**Directive**. Copy out every row below again, swapping each "Accueil" for "Home" and leaving everything else unchanged.

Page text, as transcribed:

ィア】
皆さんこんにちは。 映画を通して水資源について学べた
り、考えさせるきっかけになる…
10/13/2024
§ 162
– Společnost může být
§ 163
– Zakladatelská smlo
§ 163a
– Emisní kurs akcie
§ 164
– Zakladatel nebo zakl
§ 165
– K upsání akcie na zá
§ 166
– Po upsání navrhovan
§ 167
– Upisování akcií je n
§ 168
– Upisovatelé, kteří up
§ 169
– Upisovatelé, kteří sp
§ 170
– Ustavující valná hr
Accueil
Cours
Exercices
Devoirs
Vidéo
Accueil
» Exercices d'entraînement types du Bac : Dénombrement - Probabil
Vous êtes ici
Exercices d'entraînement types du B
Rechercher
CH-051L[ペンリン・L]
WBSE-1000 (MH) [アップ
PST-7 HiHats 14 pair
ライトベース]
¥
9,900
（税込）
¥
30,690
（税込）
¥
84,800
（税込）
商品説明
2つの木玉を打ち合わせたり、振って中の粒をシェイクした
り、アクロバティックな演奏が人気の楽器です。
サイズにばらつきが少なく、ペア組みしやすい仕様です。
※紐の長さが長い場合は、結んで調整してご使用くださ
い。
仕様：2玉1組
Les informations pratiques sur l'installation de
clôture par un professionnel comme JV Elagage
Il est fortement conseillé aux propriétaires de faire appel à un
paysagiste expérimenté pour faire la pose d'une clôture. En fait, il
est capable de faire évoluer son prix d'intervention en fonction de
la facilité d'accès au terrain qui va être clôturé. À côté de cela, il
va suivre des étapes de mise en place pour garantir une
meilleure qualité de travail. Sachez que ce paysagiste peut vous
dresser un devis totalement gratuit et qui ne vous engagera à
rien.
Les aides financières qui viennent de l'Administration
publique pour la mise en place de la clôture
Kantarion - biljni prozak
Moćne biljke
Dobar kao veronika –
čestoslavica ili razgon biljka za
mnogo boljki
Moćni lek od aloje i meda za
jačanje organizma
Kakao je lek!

**Written response**.
ィア】
皆さんこんにちは。 映画を通して水資源について学べた
り、考えさせるきっかけになる…
10/13/2024
§ 162
– Společnost může být
§ 163
– Zakladatelská smlo
§ 163a
– Emisní kurs akcie
§ 164
– Zakladatel nebo zakl
§ 165
– K upsání akcie na zá
§ 166
– Po upsání navrhovan
§ 167
– Upisování akcií je n
§ 168
– Upisovatelé, kteří up
§ 169
– Upisovatelé, kteří sp
§ 170
– Ustavující valná hr
Home
Cours
Exercices
Devoirs
Vidéo
Home
» Exercices d'entraînement types du Bac : Dénombrement - Probabil
Vous êtes ici
Exercices d'entraînement types du B
Rechercher
CH-051L[ペンリン・L]
WBSE-1000 (MH) [アップ
PST-7 HiHats 14 pair
ライトベース]
¥
9,900
（税込）
¥
30,690
（税込）
¥
84,800
（税込）
商品説明
2つの木玉を打ち合わせたり、振って中の粒をシェイクした
り、アクロバティックな演奏が人気の楽器です。
サイズにばらつきが少なく、ペア組みしやすい仕様です。
※紐の長さが長い場合は、結んで調整してご使用くださ
い。
仕様：2玉1組
Les informations pratiques sur l'installation de
clôture par un professionnel comme JV Elagage
Il est fortement conseillé aux propriétaires de faire appel à un
paysagiste expérimenté pour faire la pose d'une clôture. En fait, il
est capable de faire évoluer son prix d'intervention en fonction de
la facilité d'accès au terrain qui va être clôturé. À côté de cela, il
va suivre des étapes de mise en place pour garantir une
meilleure qualité de travail. Sachez que ce paysagiste peut vous
dresser un devis totalement gratuit et qui ne vous engagera à
rien.
Les aides financières qui viennent de l'Administration
publique pour la mise en place de la clôture
Kantarion - biljni prozak
Moćne biljke
Dobar kao veronika –
čestoslavica ili razgon biljka za
mnogo boljki
Moćni lek od aloje i meda za
jačanje organizma
Kakao je lek!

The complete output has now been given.